What to do
1. Give every name that follows "Hi" at the start of a post in the forum thread, in order.
2. Turn the stretch of the stored data entries from the line that contains "charted like 200,mV?" through the line that contains "My reading: 15,V" into a numbered list, leaving out any blank lines.

Text excerpt
_ _ _

Hi JoopC,

Simple answer is that, if all you have is the 74HC595, you can't know the output state of the pins until you have set them.

This can be a real problem at power on / reset.

There are some strategies to get the values:

• You could run a wire back to the Netduino so you can read the state - but that defeats the purpose of using the shift register to get more I/Os!
• You could add an input shift register (74HC165) to read all the outputs of the 74HC595 and convert them back into a serial message that you can read on the SPI bus. Again this is a bit wasteful unless there are other inputs you needed to sample also, and there is the delay of reading the shift register before you get your answer.
• Better would be to create a persistent variable that holds the last word you wrote to the shift register, and add some methods to read the word in what ever format you need. Ideally wrap it in a class to look after everything for you once you understand how to write each bit of the code.

There is still the power on / reset problem.

One strategy here is to use the enable signal of the 74HC595 to set the outputs to high impedance (e.g. "OFF") at program start, and use pullup or pulldown resistors to set each output to a sensible initial level for your circuit. Once you have written the initial state into the 74HC595, you then enable the outputs of the shift register.

Lots to think about, remember its supposed to be fun - Paul

Hi Iain,

You might want to consider using a PWM chip e.g. TLC 5940

According to the data sheet, you only need 3 pins to write to it, and it will generate 16 channels of PWM for you.

The nice thing is that you should only have to tell it to set a pulse width once, you will not have to keep your program busy clocking out loads of data into the shift registers to keep the motors running at a constant speed. (If you try to generate PWM from a shift register, any interruption in the sending of the data to the shift register could leave your PWM pin high or low for an unplanned period of time. This would cause the motors to slow down or speed up.)

The TLC5490 connections are basically the same as the 74HC595 shift register. Since I know you are trying to reduce the number of pins used, I think you will still want to get the other motor control signals from the shift register, you might consider wiring up the two devices into a chain to keep it at 3 pins, or have the clock and data in parallel, with separate enable lines (4 pins).

Paul

Hi Joop,

Like the 74HC595, the PCF8574 will not remember the current settings after a power on, and it would not be affected by a reset of the Netduino.

Unlike the 74HC595, when the Netduino comes out of reset, it could poll the PCF8574 to check the current levels on the I/O pins.

_ _ _

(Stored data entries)
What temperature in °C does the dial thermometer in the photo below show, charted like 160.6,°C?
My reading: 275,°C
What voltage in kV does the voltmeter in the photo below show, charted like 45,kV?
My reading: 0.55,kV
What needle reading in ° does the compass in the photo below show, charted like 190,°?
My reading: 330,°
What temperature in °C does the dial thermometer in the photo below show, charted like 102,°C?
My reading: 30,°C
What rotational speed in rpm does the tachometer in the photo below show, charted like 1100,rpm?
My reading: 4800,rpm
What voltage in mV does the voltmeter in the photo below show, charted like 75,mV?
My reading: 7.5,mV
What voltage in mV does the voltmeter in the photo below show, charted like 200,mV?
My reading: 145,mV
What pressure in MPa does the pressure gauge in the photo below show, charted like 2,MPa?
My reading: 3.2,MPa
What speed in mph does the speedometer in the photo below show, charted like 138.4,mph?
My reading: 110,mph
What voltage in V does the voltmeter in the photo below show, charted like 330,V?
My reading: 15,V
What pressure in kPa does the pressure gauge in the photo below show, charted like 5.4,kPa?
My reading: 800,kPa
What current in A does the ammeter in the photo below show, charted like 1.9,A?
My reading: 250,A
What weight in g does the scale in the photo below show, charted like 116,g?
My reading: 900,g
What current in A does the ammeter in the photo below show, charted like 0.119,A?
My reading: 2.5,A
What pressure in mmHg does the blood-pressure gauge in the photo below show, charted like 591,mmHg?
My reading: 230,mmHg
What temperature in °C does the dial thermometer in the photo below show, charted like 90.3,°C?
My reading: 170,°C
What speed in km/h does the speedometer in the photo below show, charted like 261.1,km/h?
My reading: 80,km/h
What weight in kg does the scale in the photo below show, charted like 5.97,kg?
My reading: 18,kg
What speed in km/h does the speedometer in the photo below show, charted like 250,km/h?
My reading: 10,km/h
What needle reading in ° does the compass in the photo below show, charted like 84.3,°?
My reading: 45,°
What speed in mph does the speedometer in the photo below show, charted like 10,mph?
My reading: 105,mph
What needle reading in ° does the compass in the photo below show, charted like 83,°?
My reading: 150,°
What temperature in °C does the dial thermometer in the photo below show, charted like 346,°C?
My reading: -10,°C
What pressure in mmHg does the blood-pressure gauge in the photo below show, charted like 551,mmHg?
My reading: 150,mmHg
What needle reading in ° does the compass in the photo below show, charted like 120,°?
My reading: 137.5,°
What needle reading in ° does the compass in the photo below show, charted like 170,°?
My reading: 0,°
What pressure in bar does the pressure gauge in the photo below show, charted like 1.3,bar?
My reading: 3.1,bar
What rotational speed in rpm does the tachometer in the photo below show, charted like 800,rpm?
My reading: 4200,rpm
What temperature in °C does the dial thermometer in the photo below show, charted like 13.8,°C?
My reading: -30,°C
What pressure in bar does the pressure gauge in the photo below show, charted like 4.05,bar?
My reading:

_ _ _

Outputs by task
1. JoopC, Iain, Joop

2.
1. What voltage in mV does the voltmeter in the photo below show, charted like 200,mV?
2. My reading: 145,mV
3. What pressure in MPa does the pressure gauge in the photo below show, charted like 2,MPa?
4. My reading: 3.2,MPa
5. What speed in mph does the speedometer in the photo below show, charted like 138.4,mph?
6. My reading: 110,mph
7. What voltage in V does the voltmeter in the photo below show, charted like 330,V?
8. My reading: 15,V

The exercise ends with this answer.